Technical note added. If any revisions are required, please edit the "Technical Notes" field
accordingly. All revisions will be proofread by the Engineering Content Services team.
New Contents:
The multipathd daemon could have terminated unexpectedly with a segmentation fault on a multipath device with the path_grouping_policy option set to the group_by_prio value. This occurred when a device path came online after another device path failed because the multipath daemon did not manage to remove the restored path correctly. With this update multipath removes and restores such paths correctly.

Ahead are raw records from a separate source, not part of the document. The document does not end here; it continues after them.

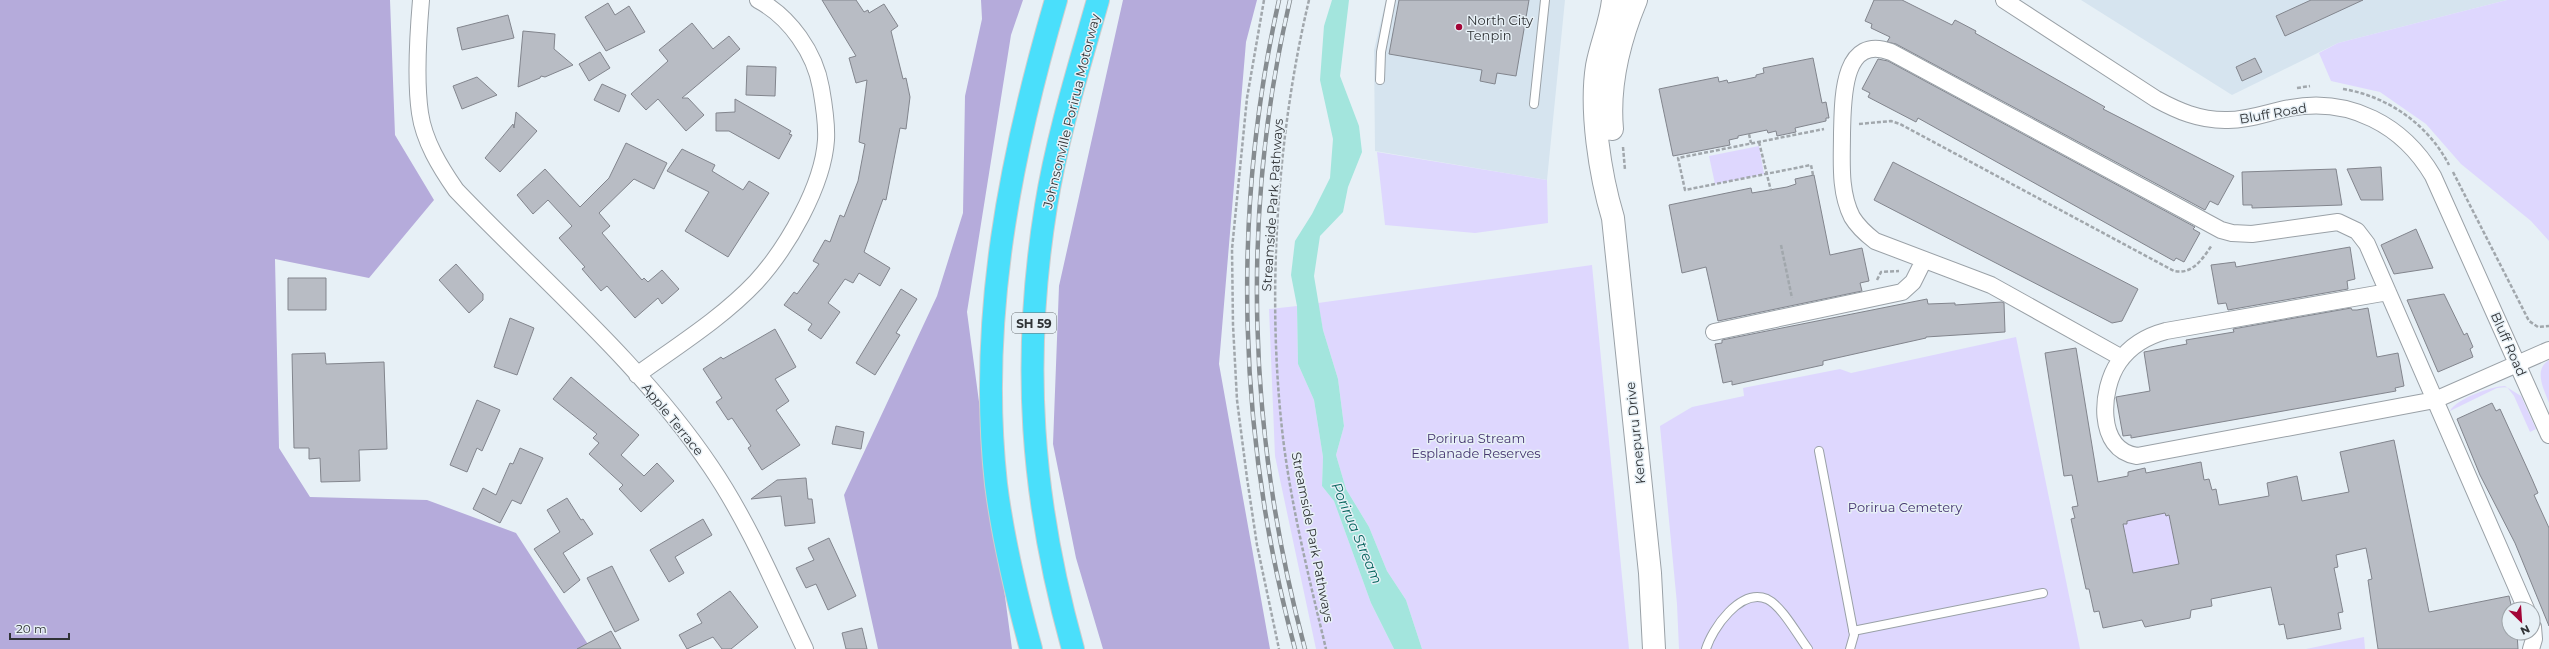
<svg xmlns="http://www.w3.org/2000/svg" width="2549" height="649" font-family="Montserrat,sans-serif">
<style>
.built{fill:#d6e4ef}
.green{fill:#ded7fe}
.forest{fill:#b5abdb}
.water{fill:#a3e5dd}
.building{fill:#b8bcc4;stroke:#82858d;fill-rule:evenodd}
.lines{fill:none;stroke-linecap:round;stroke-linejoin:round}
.lane-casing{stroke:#9aa1a7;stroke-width:10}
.street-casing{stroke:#9aa1a7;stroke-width:18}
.secondary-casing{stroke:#9aa1a7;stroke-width:24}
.highway-casing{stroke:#cdcecf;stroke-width:24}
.path{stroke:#a1a7ac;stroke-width:2.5;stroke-dasharray:4 2;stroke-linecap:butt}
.lane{stroke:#fff;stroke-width:8}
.street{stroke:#fff;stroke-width:16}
.secondary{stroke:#fff;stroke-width:22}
.highway{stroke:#4adffb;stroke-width:22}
.rail-casing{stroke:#868c90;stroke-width:4.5}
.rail{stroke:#e7f0f6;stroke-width:3;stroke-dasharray:9;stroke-linecap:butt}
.poi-dot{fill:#a30537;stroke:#e7f0f6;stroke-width:1.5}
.labels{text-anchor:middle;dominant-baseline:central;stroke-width:3;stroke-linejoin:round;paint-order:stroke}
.shield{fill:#e7f0f6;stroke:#676c70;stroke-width:1}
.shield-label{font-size:12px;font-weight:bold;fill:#303336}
.poi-label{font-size:13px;fill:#303336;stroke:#e7f0f6;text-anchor:start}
.street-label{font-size:13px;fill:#303336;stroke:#e7f0f6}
.park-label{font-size:13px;fill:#44346f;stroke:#e7f0f6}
.water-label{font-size:14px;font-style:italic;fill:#07655e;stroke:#e7f0f6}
</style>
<rect width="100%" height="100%" fill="#e7f0f6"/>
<!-- built -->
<path class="built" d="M1386,0H1565L1547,180L1375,151L1374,50Z
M2081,0H2507L2338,43L2232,95Z"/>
<!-- green -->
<path class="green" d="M2507,0H2549V241L2531,221L2461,164L2426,124L2380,92L2331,81L2319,53L2338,43Z
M1759,146L1764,174L1715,184L1709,156Z
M1377,152L1547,180L1548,223L1475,233L1385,225Z
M1592,265L1629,649H1422L1406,600L1387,571L1369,527L1346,489L1336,455L1344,426L1338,379L1323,330L1318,303Z
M1297,306L1298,364L1314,400L1323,457L1322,486L1334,501L1371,603L1394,649H1316L1275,456L1269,309Z
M2016,337L2080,649H1679L1677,604L1660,426L1692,407L1744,396L1743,388L1840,369L1851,373Z
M2549,360V403C2544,389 2533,370 2549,360Z
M2505,386L2521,396L2536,429L2530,432L2514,396L2507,387L2497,388L2450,411C2456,399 2492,386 2505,386Z
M2165,513L2166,516L2177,514L2187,562L2126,575L2123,560L2130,558L2125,531L2117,532L2116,526L2127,524V521Z
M2364,637L2365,649H2306Z"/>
<!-- forest -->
<path class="forest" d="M0,0H390L395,135L434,200L369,278L275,259L279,448L310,497L427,500L516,533L591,649H0Z
M981,0H1023L1011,35L967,312L1012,649H878L844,495L937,296L963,213L965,96L982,19Z
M1123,0H1257L1246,42L1219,364L1270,649H1103L1076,558L1053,444L1059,286Z"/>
<!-- water -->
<path class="water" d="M1332,0H1349L1340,76L1359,126L1362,152L1348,187L1343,212L1320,236L1314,276L1323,330L1338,379L1344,426L1336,455L1346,489L1369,527L1387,571L1406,600L1422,649H1394L1371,603L1334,501L1322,486L1323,457L1314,400L1298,364L1297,306L1291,275L1295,241L1312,214L1330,178L1333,139L1320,80L1324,26Z"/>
<!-- building -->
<path class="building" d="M822,0H856L864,12L868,10L869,13L884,4L898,26L891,31L903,79L906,78L910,97L906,129L900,128L886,200L883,199L864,252L890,268L880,286L859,273L853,283L845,279L828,303L840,312L821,339L808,330L812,324L784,305L794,292L797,294L819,264L813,261L825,240L830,242L840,215L844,217L858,181L865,144L859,142L867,80L856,83L849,58L856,56Z
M1399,0H1529L1516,76L1497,73L1495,84L1480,81L1482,70L1389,54Z
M1874,0H1902L1952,25L1955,20L1976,31L1975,33L2105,107L2103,109L2234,176L2218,205L2210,201L2205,210L1896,44L1887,42L1890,37L1871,28L1872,24L1865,21Z
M2311,0H2363L2285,36L2276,16Z
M608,3L615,15L629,6L645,32L606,51L585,17Z
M508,15L514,38L462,50L457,28Z
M692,23L713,49L729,36L740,49L682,98H688L704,115L686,131L658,99L646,110L631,94L668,61L659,50Z
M523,31L555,34L554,49L573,65L545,77L541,76L540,78L518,87Z
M600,52L610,68L589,81L579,64Z
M1813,58L1822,103L1826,102L1829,118H1826V121L1795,128L1796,132L1777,136L1776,131L1768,133L1767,130L1738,136V138L1729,140L1730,145L1673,156L1659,89L1718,77L1719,82L1727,80L1728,83L1756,77V75L1764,73L1763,68Z
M2255,58L2262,72L2242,81L2236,67Z
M1878,59L1888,61L2195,227L2193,229L2200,233L2184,262L2176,258L2174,261L1918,118L1916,122L1868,97L1870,93L1862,89Z
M747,66L776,67L775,96L746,95Z
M477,77L497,95L462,109L453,86Z
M602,84L626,95L619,112L594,100Z
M735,99L791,131L789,134L792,135L779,159L729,131H716V113L735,112Z
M516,112L537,131L500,172L485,158L513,124L514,128Z
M626,143L667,163L654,189L634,179L599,213L610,226L602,233L642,280L644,278L648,282L662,270L679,289L662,304L658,298L635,318L607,286L601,291L582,269L585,267L559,238L572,226L548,200L533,214L517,195L545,169L580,207L609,178Z
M682,149L715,165L712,171L743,190L749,181L769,193L728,257L685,231L709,192L667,171Z
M1893,162L2138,289L2122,321L2112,323L1874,200Z
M2381,167L2383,200H2361L2347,169Z
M2336,169L2342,205L2252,208V205H2243L2242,172Z
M1814,175L1830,255L1862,248L1869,281L1860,283L1862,291L1718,321L1706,267L1682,273L1669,205L1751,188L1752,193L1787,187L1796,184L1795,179Z
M2416,229L2433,268L2394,274L2381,245Z
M2350,247L2355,279L2347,281L2348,289L2228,310L2226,303L2218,304L2211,265L2235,262L2236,267Z
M456,264L483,294V300L469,313L439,280Z
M288,278H326V310H288Z
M901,289L917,299L896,333L900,335L875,375L856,363Z
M2444,294L2464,335L2467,333L2473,347L2470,349L2473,357L2438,372L2407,300Z
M1927,299L1928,304L1955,303V305L2002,302L2004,303L2005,332L1926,337V338L1823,361V365L1732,385V381L1723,383L1715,344L1722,343V340Z
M2351,308L2352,310H2357L2368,308L2377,357L2398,353L2404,386L2395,388L2396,391L2131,438V435L2123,436L2116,397L2150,391L2144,352L2187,344L2186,340L2234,332L2233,329Z
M510,318L534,328L517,375L494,367Z
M775,329L796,367L775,379L789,401L776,410L800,445L762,470L748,448L751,446L732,418L728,420L716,402L722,398L703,369L721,357L723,359Z
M2076,348L2098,482L2128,476V472L2145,468L2146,473L2201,462L2204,480L2209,479L2212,490L2216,489L2219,505L2269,496L2267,483L2297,476L2302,501L2349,492L2340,452L2394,440L2429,612L2509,596L2512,609H2509V633H2517L2518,649H2378L2368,580L2372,579L2366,548L2336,555L2338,567L2334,568L2343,612L2338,613L2341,629L2287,639L2284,624L2279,625L2271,587L2211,599L2212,606L2191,610L2190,618L2145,627L2142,620L2103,628L2099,611L2094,612L2089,589H2086L2071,519L2075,518L2072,507L2078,506L2072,475L2064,476L2045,353ZM2165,513L2166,516L2169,515L2179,564L2133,573L2123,524H2127V521Z
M325,353L326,364L384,362L387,449L359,450L360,481L321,482L320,458L309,459V448H294L292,354Z
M571,377L639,435L621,455L644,476L657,463L674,481L641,512L619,489L623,485L589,454L599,443L593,438L597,434L553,399Z
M477,400L500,410L482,451L477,448L467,472L450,465Z
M2492,403L2496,411L2500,409L2532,479L2538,493L2534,495L2549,528V626L2515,543L2480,475L2457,419Z
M836,426L864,432L861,449L832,444Z
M520,448L543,458L521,504L512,500L500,523L473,509L483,488L496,495L510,463L513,464Z
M806,478L808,499H812L815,523L785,526L781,496L751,499L777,480Z
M567,498L581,520L583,519L593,534L563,553L580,580L564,593L534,549L560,532L547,510Z
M703,519L712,535L675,557L684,573L669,582L650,550Z
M829,538L856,596L828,610L816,584L806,588L796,568L814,560L808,548Z
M612,566L639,620L615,632L587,578Z
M730,591L758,627L731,649H722L713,637L687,649L679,635L702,623L697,614Z
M862,628L867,649H846L842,633Z
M611,631L621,649H577Z"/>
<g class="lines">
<!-- lane casing -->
<g class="lane-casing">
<path id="lane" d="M1380,80L1381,52L1391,0
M1534,104L1545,0
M1819,451L1854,635L1850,649
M1853,631L2043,593
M1706,649C1712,629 1740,588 1767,599C1782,606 1798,636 1808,649"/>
</g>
<!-- street casing -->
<g class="street-casing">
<path id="street" d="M421,0C418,35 415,79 420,113C424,141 440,167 456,190C542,280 641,363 711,467C749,523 776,588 805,649
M2004,0L2156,99C2178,111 2199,120 2225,120C2247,121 2268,112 2290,108C2350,97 2403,125 2433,176L2549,435
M2388,292L2166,331C2147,336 2130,346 2119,362C2100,389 2096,450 2137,456L2435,400L2549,350
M1714,332L1902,292L1913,282L1924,260
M2122,358L1991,285L1875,241C1866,234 1858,227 1852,217C1839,191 1842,161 1842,133C1843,102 1841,33 1891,52L2221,230L2232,233L2252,234L2338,222L2357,231L2367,244L2526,609
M637,375C677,346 722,318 756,282C787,248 823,186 826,140C827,123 824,105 821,88C815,53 790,17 758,0
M2531,649L2534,639L2533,627"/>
</g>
<!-- secondary casing -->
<g class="secondary-casing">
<path id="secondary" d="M1613,0C1611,22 1601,44 1597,66C1590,110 1600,175 1613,218L1650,573L1654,649
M1612,129C1608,84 1619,41 1636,0"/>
</g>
<!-- highway casing -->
<g class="highway-casing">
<path id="highway" d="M1031,649C1016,594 1003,540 996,484C978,319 1010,157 1056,0
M1073,649C1031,499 1021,361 1046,206C1057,137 1079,67 1098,0"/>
</g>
<!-- path -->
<path class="path" d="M1264,0L1247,98L1232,249L1233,325L1237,400L1247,478L1257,545L1279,649
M1309,0C1276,138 1266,304 1284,446C1293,514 1310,582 1326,649
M2297,88L2310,86
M2343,89C2387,96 2428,124 2449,165
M1859,124L1891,121L1900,124L2174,271C2193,275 2203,258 2212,245
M1749,134L1751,143
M1759,142L1771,191
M1623,147L1625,170
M2453,172L2529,321L2538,327L2549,326
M1813,175L1811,165L1685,190L1678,158L1824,129
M1781,245L1792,298
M1877,280L1881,272L1899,271"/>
<!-- lane -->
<use href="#lane" class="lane"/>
<!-- street -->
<use href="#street" class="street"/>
<!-- secondary -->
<use href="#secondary" class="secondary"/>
<!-- highway -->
<use href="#highway" class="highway"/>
<!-- rail casing -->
<g class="rail-casing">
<path id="rail" d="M1279,0C1231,214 1238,438 1295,649
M1290,0C1240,214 1248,437 1305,649"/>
</g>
<!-- rail -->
<use href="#rail" class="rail"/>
</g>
<!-- markers -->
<circle class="poi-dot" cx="1459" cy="27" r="4"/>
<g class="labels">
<!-- shield labels -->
<rect class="shield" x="1012" y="313" width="44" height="20" rx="3"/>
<g class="shield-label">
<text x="1034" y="323">SH 59</text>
</g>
<!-- poi labels -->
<g class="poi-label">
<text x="1467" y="20">North City<tspan x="1467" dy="15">Tenpin</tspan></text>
</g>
<!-- street labels -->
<g class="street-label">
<text transform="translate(1071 111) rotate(-76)">Johnsonville Porirua Motorway</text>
<text transform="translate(2273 113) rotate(-10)">Bluff Road</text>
<text transform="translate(1272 205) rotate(-86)">Streamside Park Pathways</text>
<text transform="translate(2509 344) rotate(66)">Bluff Road</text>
<text transform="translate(673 419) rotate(51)">Apple Terrace</text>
<text transform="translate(1635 433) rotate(-96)">Kenepuru Drive</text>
<text transform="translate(1313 537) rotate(79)">Streamside Park Pathways</text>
</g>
<!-- park labels -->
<g class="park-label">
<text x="1476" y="438">Porirua Stream<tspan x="1476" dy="15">Esplanade Reserves</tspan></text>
<text x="1905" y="507">Porirua Cemetery</text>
</g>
<!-- water labels -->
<g class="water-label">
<text transform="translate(1357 533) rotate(67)">Porirua Stream</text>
</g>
</g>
<!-- north arrow -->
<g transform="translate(2521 621) rotate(155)"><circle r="19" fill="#e7f0f6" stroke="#9ea4a9"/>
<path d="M0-3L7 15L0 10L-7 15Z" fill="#a30537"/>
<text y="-6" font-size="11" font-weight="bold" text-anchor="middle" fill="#303336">N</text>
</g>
<!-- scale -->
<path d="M10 633v6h59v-6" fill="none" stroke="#303336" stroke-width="2"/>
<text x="16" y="633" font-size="12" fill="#303336" stroke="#e7f0f6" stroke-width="3" paint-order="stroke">20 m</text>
</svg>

An advisory has been issued which should help the problem described in this bug report. This report is therefore being closed with a resolution of ERRATA. For more information on therefore solution and/or where to find the updated files, please follow the link below. You may reopen this bug report if the solution does not work for you. http://rhn.redhat.com/errata/RHBA-2011-0725.html
Technical note updated. If any revisions are required, please edit the "Technical Notes" field
accordingly. All revisions will be proofread by the Engineering Content Services team.
Diffed Contents:
@@ -1 +1 @@
-The multipathd daemon could have terminated unexpectedly with a segmentation fault on a multipath device with the path_grouping_policy option set to the group_by_prio value. This occurred when a device path came online after another device path failed because the multipath daemon did not manage to remove the restored path correctly. With this update multipath removes and restores such paths correctly.+When a device path came online after another device path failed, the multipathd daemon failed to remove the restored path correctly. Consequently, multipathd sometimes terminated unexpectedly with a segmentation fault on a multipath device with the path_grouping_policy option set to "group_by_prio". With this update, multipathd removes and restores such paths as expected, thus fixing this bug.
|
Description of problem: The multipathd daemon on a RHEL6.1 host crashes during IO with fabric faults. We see the followig message in the syslog: kernel: multipathd[9675]: segfault at 170 ip 00000000004073f1 sp 00007ffba3544c60 error 4 in multipathd (deleted)[400000+10000] The stack trace is as below: (gdb) bt #0 0x00000000004073f1 in update_prio (pp=0x7ffa74000b80, refresh_all=1) at main.c:964 #1 0x0000000000407aff in check_path (vecs=0xc1bf30, pp=0x7ffa3c1330a0) at main.c:1116 #2 0x0000000000407db5 in checkerloop (ap=0xc1bf30) at main.c:1159 #3 0x00007ffba54497e1 in start_thread () from /lib64/libpthread.so.0 #4 0x00007ffba46bd78d in clone () from /lib64/libc.so.6 (gdb) Version-Release number of selected component (if applicable): RHEL6.1 Snapshot 2 - kernel-2.6.32-128.el6.x86_64 device-mapper-multipath-0.4.9-40.el6.x86_64 device-mapper-1.02.62-3.el6.x86_64 How reproducible: Frequently observed. Steps to Reproduce: 1. Map 40 LUNs (with 4 FC paths each, i.e, 160 SCSI devices) from controllers and configure multipath devices on the host. 2. Create 5 LVs on the dm-multipath devices and start IO to the Lvs. 3. Introduce fabric faults repeatedly. Additional info: The multipath.conf, syslog and the core dump file are attached will be attached with the bugzilla.